Tuesday, 26 June 2007 - 11:45 AM

Grass-Based Organic Dairy Production Systems in Pennsylvania.

C. Alan Rotz, USDA / ARS, Building 3702, Curtin Road, University Park, PA 16802-3702, Heather D. Karsten, Crop and Soil Science Dept., The Pennsylvania State University, 116 ASI Building, University Park, PA 16802-3504, and Robert D. Weaver, Department of Agricultural Economics and Rural Sociology, The Pennsylvania State University, 207 Armsby Building, University Park, PA 16802.
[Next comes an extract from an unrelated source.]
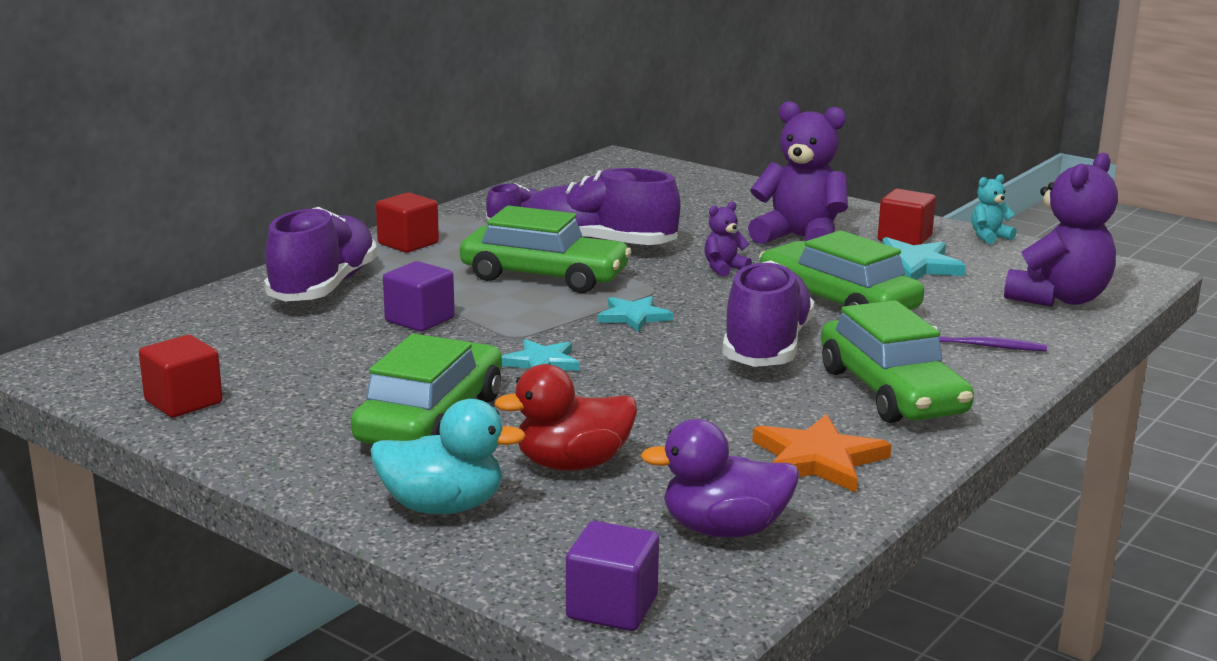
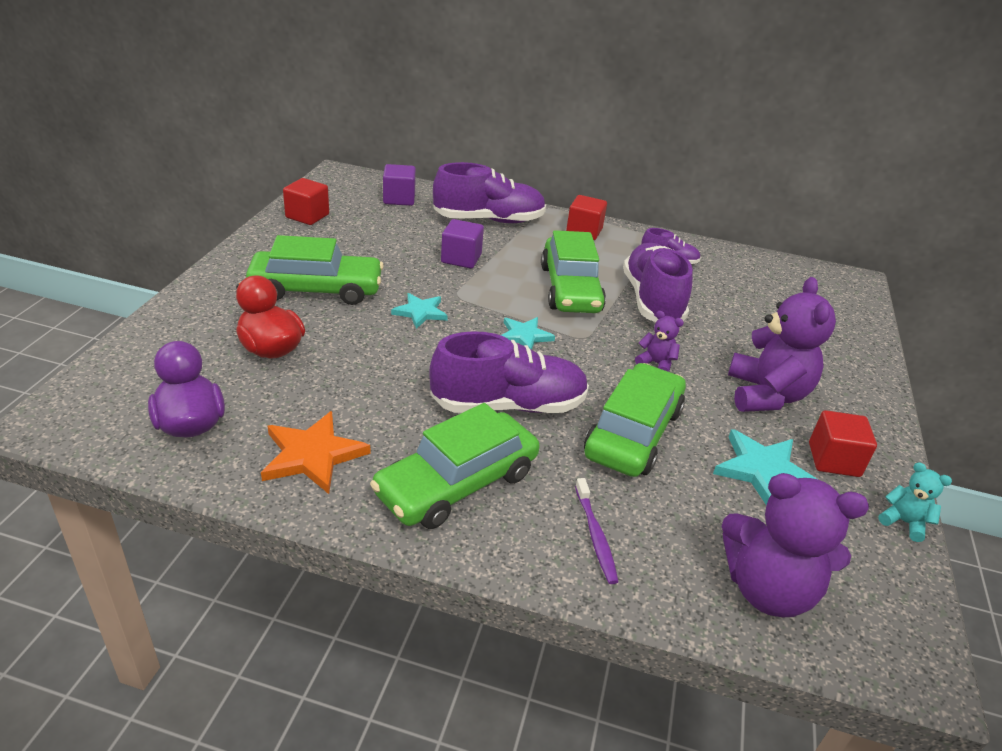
camera: 65 degrees right, 15 degrees up
(443, 506) = (202, 314): turquoise duck -> none
(612, 607) = (83, 393): purple cube -> purple cube (399, 199)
The current market demand and price for organic milk is encouraging dairy producers, particularly those on smaller farms, to consider organic production as a means for improving the economic viability of their operations. Of particular interest in this region is a low-input production system relying on perennial pastures and out-wintering of animals. To characterize this system, extensive production information was collected from three organic dairy farms in Pennsylvania. Based upon these farms, a whole farm simulation model (Integrated Farm System Model) was used to compare four production systems representing organic grass, conventional grass, conventional crop with grazing, and conventional crop with confinement production systems. The performance of each was simulated over 25 years of central Pennsylvania daily weather using the same 250 acre land base, Hagerstown silt loam soil, and herd size of 100 cows plus replacement heifers. Simulation results indicated that farm level accumulation of soil P and K may be a concern on organic grass farms where poultry manure is often the primary crop nutrient source. Whole-farm budgets using prices that reflect recent conditions showed an economic advantage for organic over conventional production. A sensitivity analysis showed that this economic advantage was heavily influenced by the difference in milk production maintained by herds using organic and conventional systems and dependent upon a higher milk price for producers of organic milk. Factors found to have little effect on the relative profitability of organic over conventional production included the differences between organic and conventional prices for seed, chemicals, forage, and animals and the overall costs or prices assumed for organic certification, machinery, pasture fence, fuel, and labor. Thus, at the current organic milk price relative to other prices, grass-based organic production systems can provide an option for improving the economic viability of dairy operations of the scale considered in Pennsylvania.